The U.S. Constitution has, according to a New Jersey judge and the American Civil Liberties Union, been ravished. The instrument of this outrage is a New Jersey law which the judge says "is unconstitutional on its face and as applied, in that it violates the First and Fourteenth Amendments . . . and that immediate and irreparable injury will result to plaintiffs. . . ."
Whoa! The law that is pregnant with such awfulness says:
"Principals and teachers in each public elementary and secondary school . . . shall permit students to observe a one-minute period of silence to be used solely at the discretion of the individual student, before the opening exercises of each school day, for quiet and private contemplation or introspection."
According to the ACLU, that violates the constitutional guarantee against "establishment" of religion.
What is the injury--the irreparable injury--that a minute of silence will cause to anyone? No doubt a few children and parents will find it offensive that someone may use the minute for prayer. But since when is it an "injury" to be offended by what might be going on in someone's head? Such chaos is what a society comes to when it believes that every grievance should be expressed as a conflict of individual rights, and that every conflict should be adjudicated.
The ACLU's bullying litigation is designed not to protect the plaintiff (a student) but to compel others to behave as the plaintiff prefers. A lawyer for New Jersey's legislature argues that the law is constitutional because it is "neutral with respect to any religious content." The legislator who sponsored it says: "All we did was provide the opportunity for contemplation," and regarding the possibility that someone might silently pray, he says: "Who has the right, in this day and age, to determine that any thoughts someone has could violate the Constitution?"

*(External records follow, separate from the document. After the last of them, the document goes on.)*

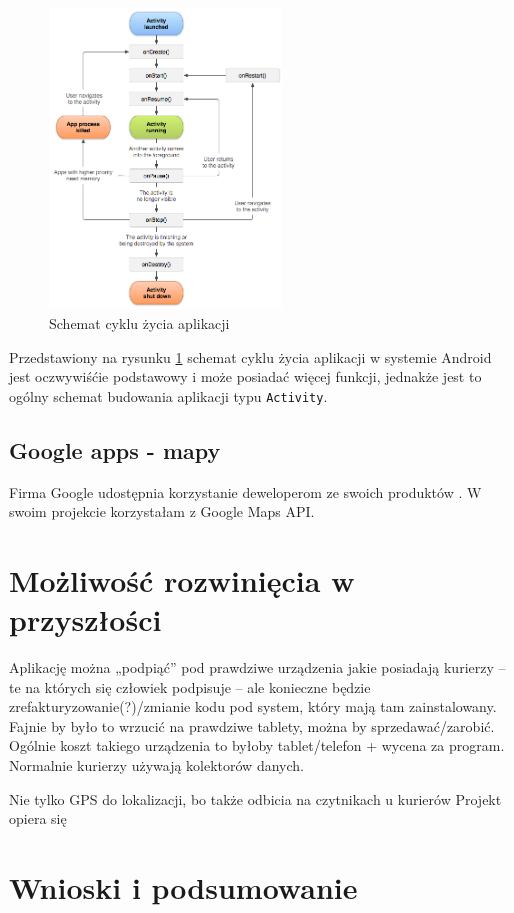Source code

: \documentclass[eng,printmode,oneside]{mgr}
\begin{document}
\begin{figure}
\centering
\includegraphics[width=0.55\textwidth]{andActivityLifecycle.png}
\caption{Schemat cyklu życia aplikacji\cite{developer.android}}
\label{fig:andActivityLifecycle}
\end{figure}

Przedstawiony na rysunku \ref{fig:andActivityLifecycle} schemat cyklu życia aplikacji w systemie
Android jest oczwywiśćie podstawowy i może posiadać więcej funkcji, jednakże jest to ogólny
schemat budowania aplikacji typu \texttt{Activity}.

\section{Google apps - mapy}

Firma Google udostępnia korzystanie deweloperom ze swoich produktów
\cite{developer.google}. W swoim projekcie korzystałam z Google Maps API. 

\chapter{Możliwość rozwinięcia w przyszłości}
Aplikację można „podpiąć” pod prawdziwe urządzenia jakie posiadają kurierzy – te na których się człowiek podpisuje – ale konieczne będzie 
zrefakturyzowanie(?)/zmianie kodu pod system, który mają tam zainstalowany.
	Fajnie by było to wrzucić na prawdziwe tablety, można by sprzedawać/zarobić. Ogólnie koszt takiego urządzenia to byłoby tablet/telefon 
	+ wycena za program.
	Normalnie kurierzy używają kolektorów danych.
	
	
 Nie tylko GPS do lokalizacji, bo także odbicia
na czytnikach u kurierów Projekt opiera się 

\chapter{Wnioski i podsumowanie}

\listoffigures
\lstlistoflistings
\end{document}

An ACLU lawyer says New Jersey must "prove that nowhere among the purposes of the law is the opportunity for prayer." Opportunity? Perhaps the ACLU will soon say that a state "establishes" religion unless its schools make contemplation impossible for even a minute. (Many schools do make it difficult.) But even today, after some bizarre Supreme Court rulings, the ACLU lawyer may be correct about what New Jersey must prove.
The authors of the "establishment" clause wanted to guarantee that government action would be impartial among religions. They did not intend to require that it be neutral between religion and secularism. Still less did they intend what the Supreme Court has mandated--that any law must have "a secular legislative purpose and a primary effect that neither advances nor inhibits religion."
Such fine-spun formulations result when the court tortures the Constitution to yield particular social policies. Consider, for example, the abortion decision of 10 years ago this week.
That decision is generally conceded to be intellectual train wrecks of carelessly assembled language--"potential life" before "viability," and "the capability of meaningful life." Pro-abortion extremists--those who favor unlimited abortion on demand, achieved by incoherent judicial fiat--are reduced to arguing that "no one knows" when life begins, but that the court knows when "meaningful life" begins. That is, biology is unfathomable, but philosophy and theology are simple.
The reverse is true: the justices cannot know when "meaningful" life begins, but every high school biology student knows that life begins at conception. The argument is about when legal protections accorded to persons should be extended to that life.
Such confusions and insincerities are produced by result-oriented judges who labor to wring particular social policies from broad constitutional language, and who produce rococo rationalizations. The ACLU is a political organization pursuing its agenda primarily through litigation rather than legislation--often an authoritarian shortcut around the democratic process. It construes the Constitution the way a few religious extremists construe scripture. It is impatient with ambiguity, and defends as a merely literal reading of the document various policies that bear no discernible relation to the intention of the authors.
I oppose "voluntary" school prayer for two reasons: the collective speaking of words cannot be truly voluntary, and if the words are to be inoffensively ecumenical, they must be mere mush. But the ACLU is fanatical when it finds silence a menace to constitutional values.
Heaven (if the ACLU's thought-police will pardon the word) forbid, but perhaps the ACLU's real worry is this: getting adolescents quiet for even 60 seconds is a miracle, and miracles can arouse religious sentiments. There are precedents.